Qinghai - Tibet train trip

CHINA | Wednesday, 17 March 2010 | Views [805]

More yaks, more snow

More yaks, more snow

Back on the trains again, this time across the Qinghai Plateau and in to Tibet.

The Chinese are very proud of this rail line - as they are of most things they get right - but it is certainly a interesting trip. There are commentaries along the way letting you know where you are, how high or cold it is, and what the silly looking pipes are that are sticking out of the ground are for.

Around 500km of the total 2000km rail line is built on permafrost so there are all sorts of measures in place to stop the ground thawing - read tracks sinking - that the Chinese railway Institute, amongst other institutes, have trialled and come up with to protect their 'engineering marvel'. Sorry, but the propoganda gets a bit thick along the way. They have 7m pipes in the ground full of liquid ammonia that will turn to gas when the ground warms up. The gas then rises up the pipe to the top where there are radiating fins that let the heat escape and the outside freezing air cools the gas back to liquid. There are other horizontal pipes with temperature valves on one end that will let warm air escape and trap cold air under the ground. There was even a shed over one spot on the edge of a river to stop the sun getting on to the ground. All in all there was a lot of money spent on the line and they are not shy when it comes to letting pepole know how much.

Our trip started from Xining, capitol of north west China's Qinghai province. In the train station any yellow haired people got checked over to make sure they have their TTP (Tibet Travel Permit) in order.

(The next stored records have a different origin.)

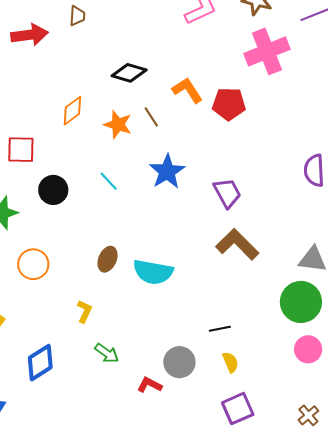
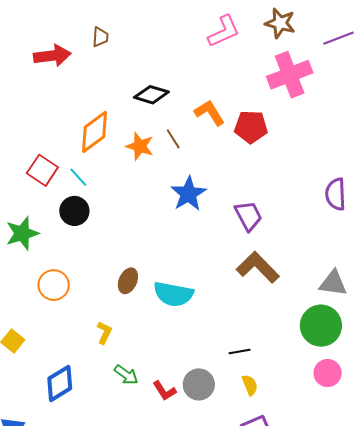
orange diamond: (72, 111) -> (94, 132), size x1.4
red square: (21, 150) -> (42, 170), turned 32
cyan line: (109, 181) -> (78, 177), moved
red L-shape: (150, 385) -> (164, 391), moved, turned -150

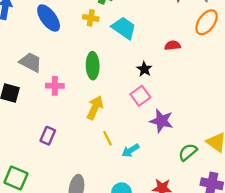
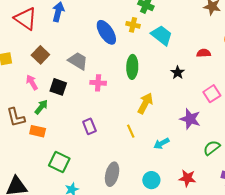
blue ellipse: (49, 18) -> (106, 32), moved
pink square: (140, 96) -> (212, 94), moved
yellow arrow: (95, 108) -> (145, 103), moved
purple rectangle: (48, 136) -> (89, 126), turned -49
yellow line: (107, 138) -> (131, 131), moved

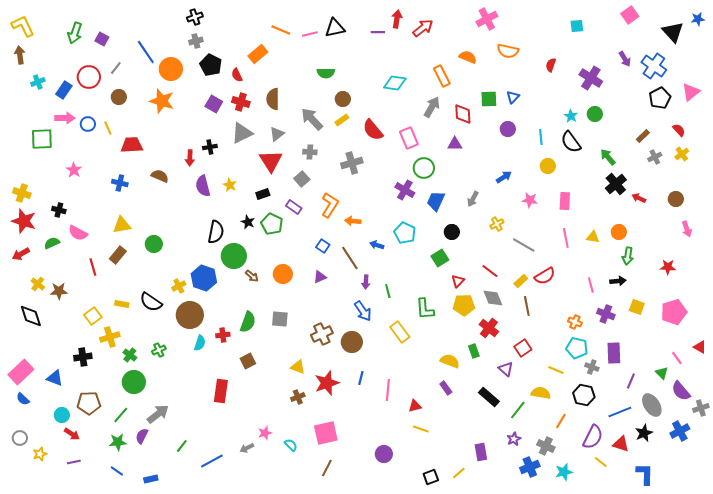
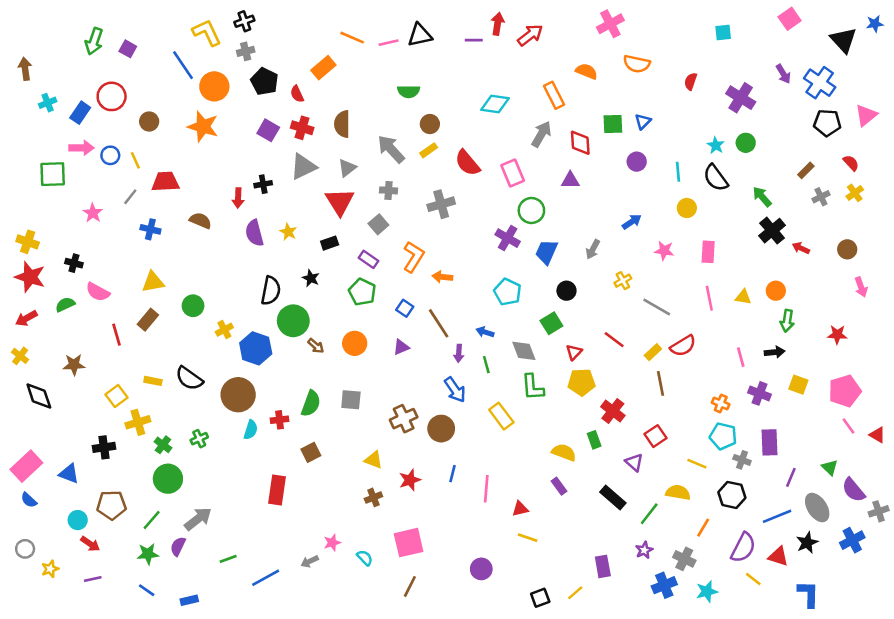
yellow L-shape: (23, 26) -> (207, 33), moved
gray line: (116, 68) -> (130, 197), moved
black pentagon: (660, 98) -> (827, 123), turned 30
green pentagon: (272, 224) -> (362, 292), moved
blue arrow: (377, 245) -> (485, 332), moved
yellow cross: (38, 284) -> (20, 356), moved
yellow cross: (179, 286) -> (224, 330), moved
gray diamond: (493, 298) -> (524, 351), moved
pink line: (677, 358) -> (848, 426), moved
red star: (327, 383) -> (410, 480), size x0.7
green line: (182, 446) -> (228, 559), turned 32

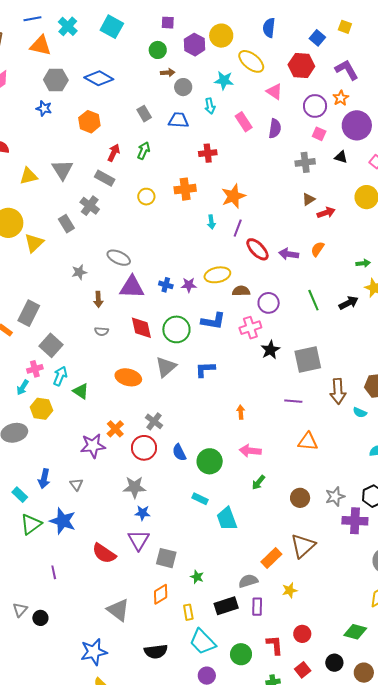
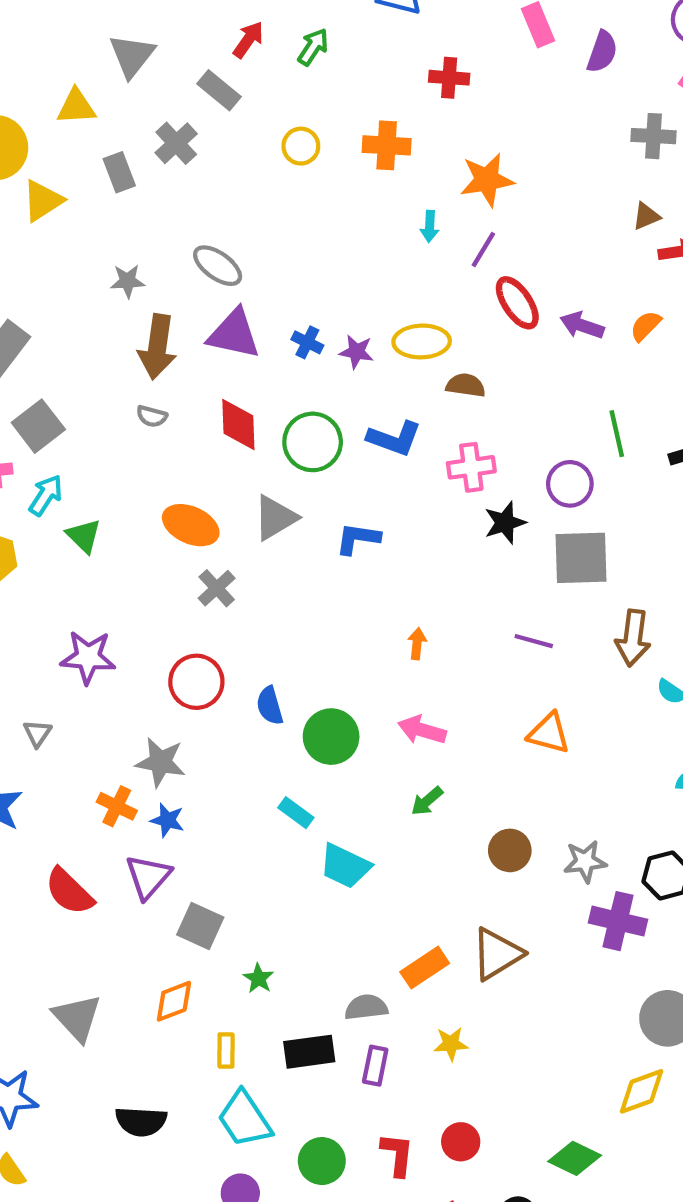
yellow triangle: (28, 176) -> (76, 107), moved
brown arrow: (98, 299) -> (157, 347), size x1.8
purple circle: (269, 303) -> (570, 484), moved
gray cross: (154, 421) -> (217, 588), moved
orange cross: (115, 429) -> (117, 806), moved, turned -30
cyan trapezoid: (227, 519) -> (345, 866), turned -55

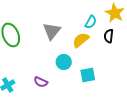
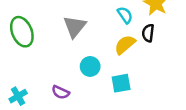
cyan semicircle: (91, 22) -> (125, 15), turned -64
yellow semicircle: (81, 40) -> (125, 45), moved

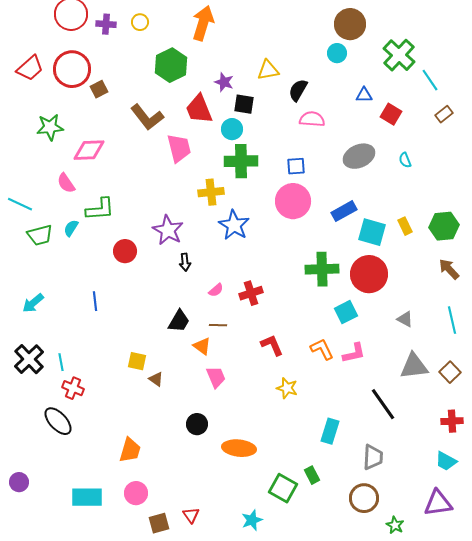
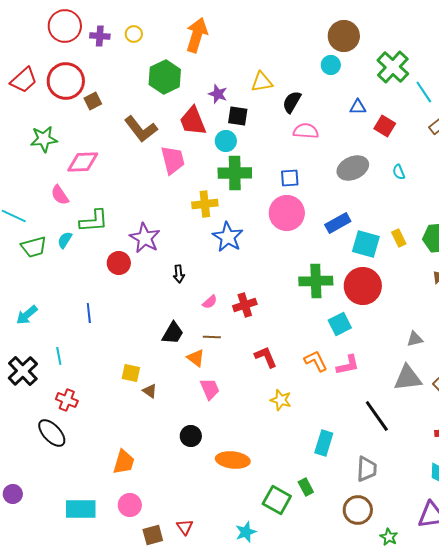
purple star: (168, 230) -> (145, 238), moved
gray triangle: (405, 319) -> (415, 339), moved, turned -42
cyan line: (61, 362) -> (59, 356), moved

Foreignors are not allowed to enter Tibet without one and the entry / exit dates have to line up or you can either sit at the station a day or so, or if you've stuffed up, find yourself sitting in another kid of station - with cops. We got checked over at least twice, but the interesting thing was we got an easier time of it than a few of the very non Han Chinese - read Tibetan - looking people going to do the same trip with us. They would get asked for ID cards - ALL Chinese have one - , some would get asked for some papers, and they would have them taken off them, recorded, photocopied and given back. Only to have another cop come along half an hour later to repeat the whole procedure.

Once we got on the train we shared a soft sleeper berth with a young Han Chinese buddhist, an engineer working in Lhasa and a Wrigleys chewing gum executive, all from from Beijing. Gordon, our chewing gum supplier for the trip, spoke fluent english almost ALL the way but was a nice enough guy to with it.

So for almost 24 hours we slowly climbed from 2000m in Xining, past Qinghai lake at 3500m - in the dark - the over the Kunlun Mountains at 5100m, then through the worlds highest tunnel at 5070m - dug through permanently frozen ground - and back down to the the relatively low altitude of 4000m at Lhasa.

For the last hour or so we followed the Lhasa river in to where we saw the Potala Palace set on a hill in town before stepping off the train to be herded past the black uniformed police through the gate to, you guessed it, more checks and questions. Welcome to Tibet.